# Master Magic UWR single solve broken.



## Alexander (May 3, 2006)

Broke the single MM UWR of 2.54 from BOB burton.
I set it today on 2.49

Here is the Vid
Master magic 2.49

Greets
Alexander Ooms
CHanced the 2.53 to 2.54 sorry my bad


----------



## pjk (May 3, 2006)

Very nice!


----------



## Alexander (May 3, 2006)

Tnx PJK


----------



## CraigBouchard (May 4, 2006)

Alex...What method was that??? You = God


----------



## Alexander (May 4, 2006)

That was done with my new method.
i realy love it and it looks like im never gonna chance
it any more.



Hope to be sub 3 at belguim open we shall see
first beat my own single rec and avg at comp thats my first goal

greets 
Alexander


----------



## CraigBouchard (May 5, 2006)

It looks insanely fast, any chance of making a how-to video??? And how long have you practiced that method to get it that fast???

Thanks


----------



## Kirjava (May 5, 2006)

• **LISTED RECORDS**:

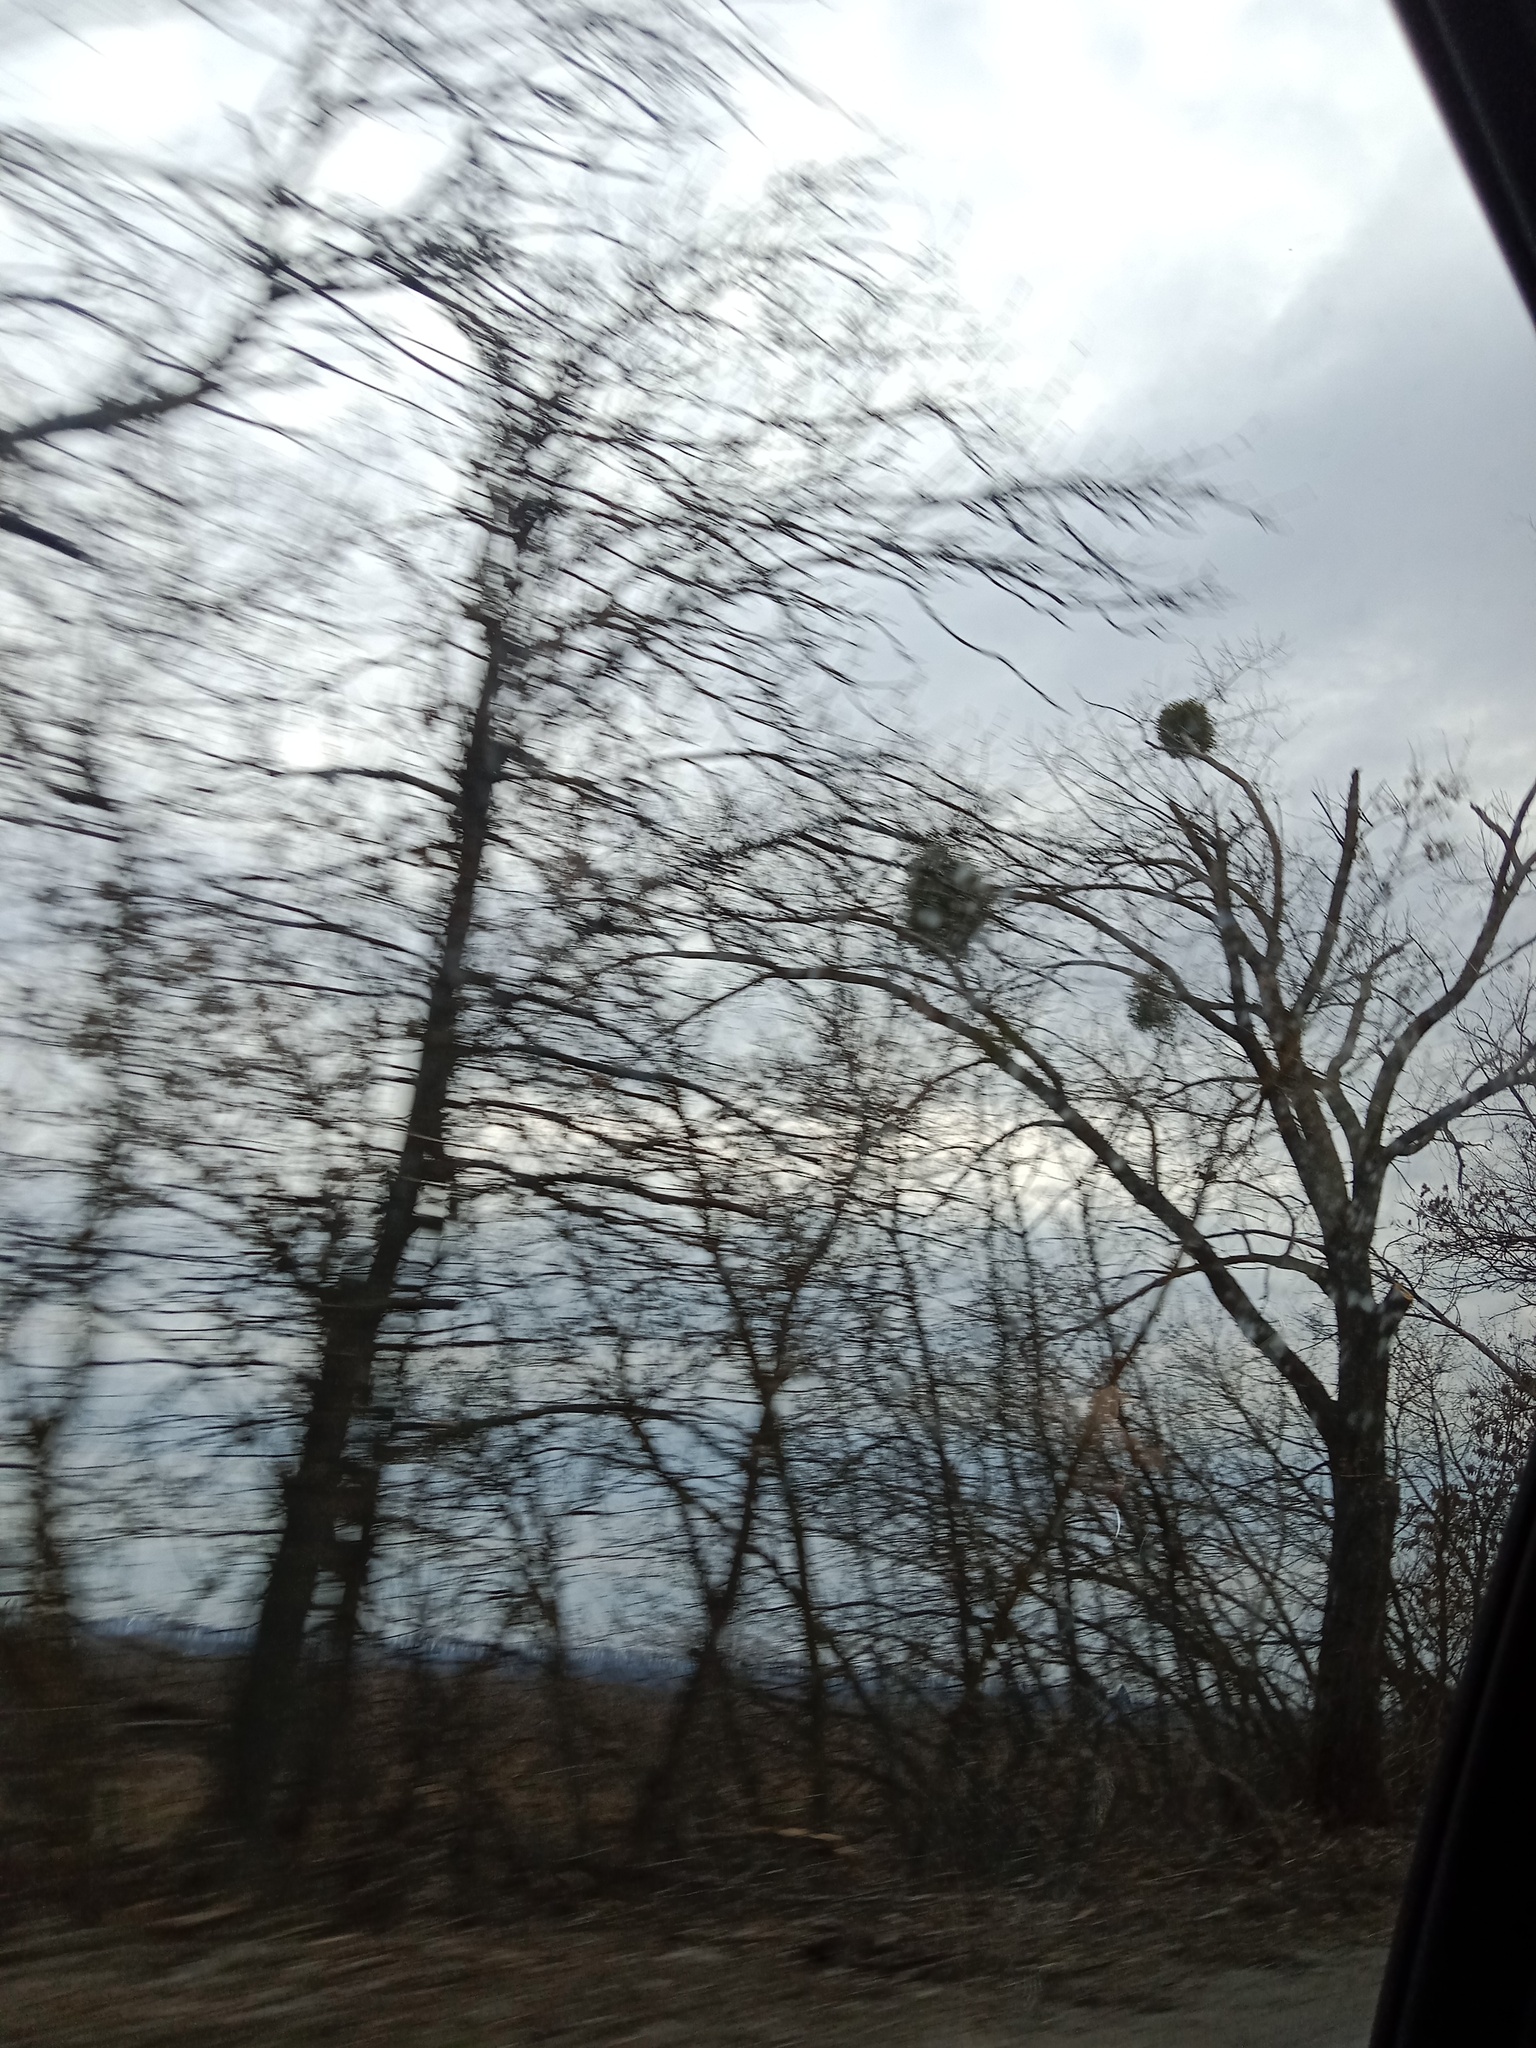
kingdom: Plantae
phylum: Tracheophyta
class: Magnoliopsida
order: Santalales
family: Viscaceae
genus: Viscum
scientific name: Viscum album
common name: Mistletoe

* * *

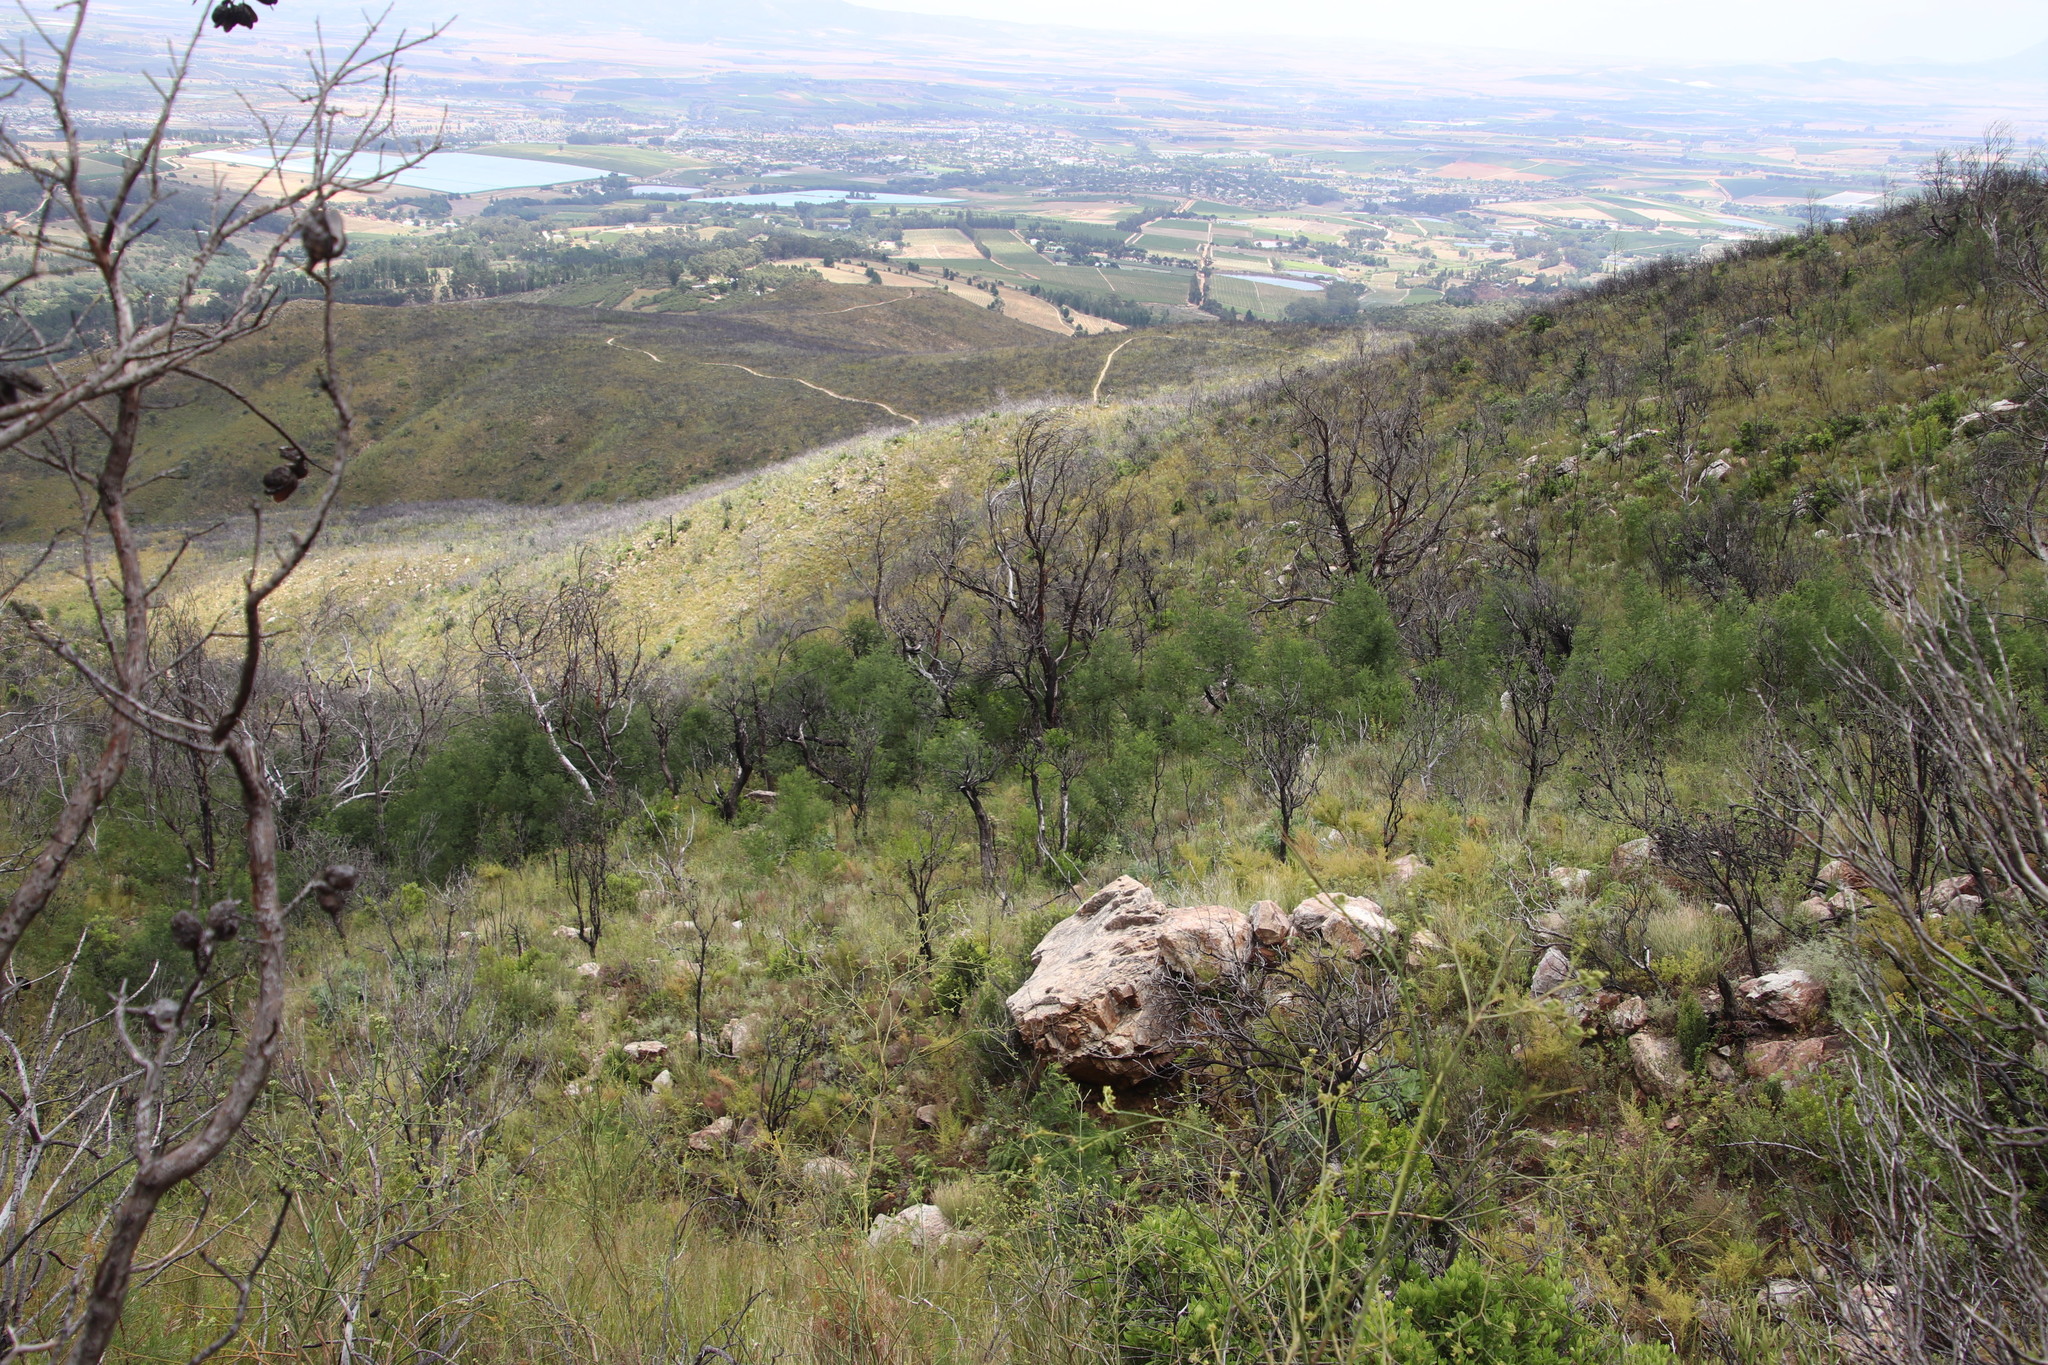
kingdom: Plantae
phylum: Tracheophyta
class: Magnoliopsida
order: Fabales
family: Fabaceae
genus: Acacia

• **PROBLEM TO WORK ON**: Continue the forum thread about the Master Magic single-solve record from the point where it ends.

• **RESULT**:
Alex, I found a way of executing it with making the weird flip the right way around. I'll show you next time you're around.

~Thom


----------



## Alexander (May 6, 2006)

I have practice that method not very long maybe 2 weeks total
and in the past just a few try's

i will make a how to vid in few days.

greets Alexander


----------



## Alexander (May 7, 2006)

here is the vid how i do it
Tut MM AO method

greets Alexander


----------



## CraigBouchard (May 8, 2006)

Can you make it WMV??? or someone???

Thanks


----------



## pjk (May 8, 2006)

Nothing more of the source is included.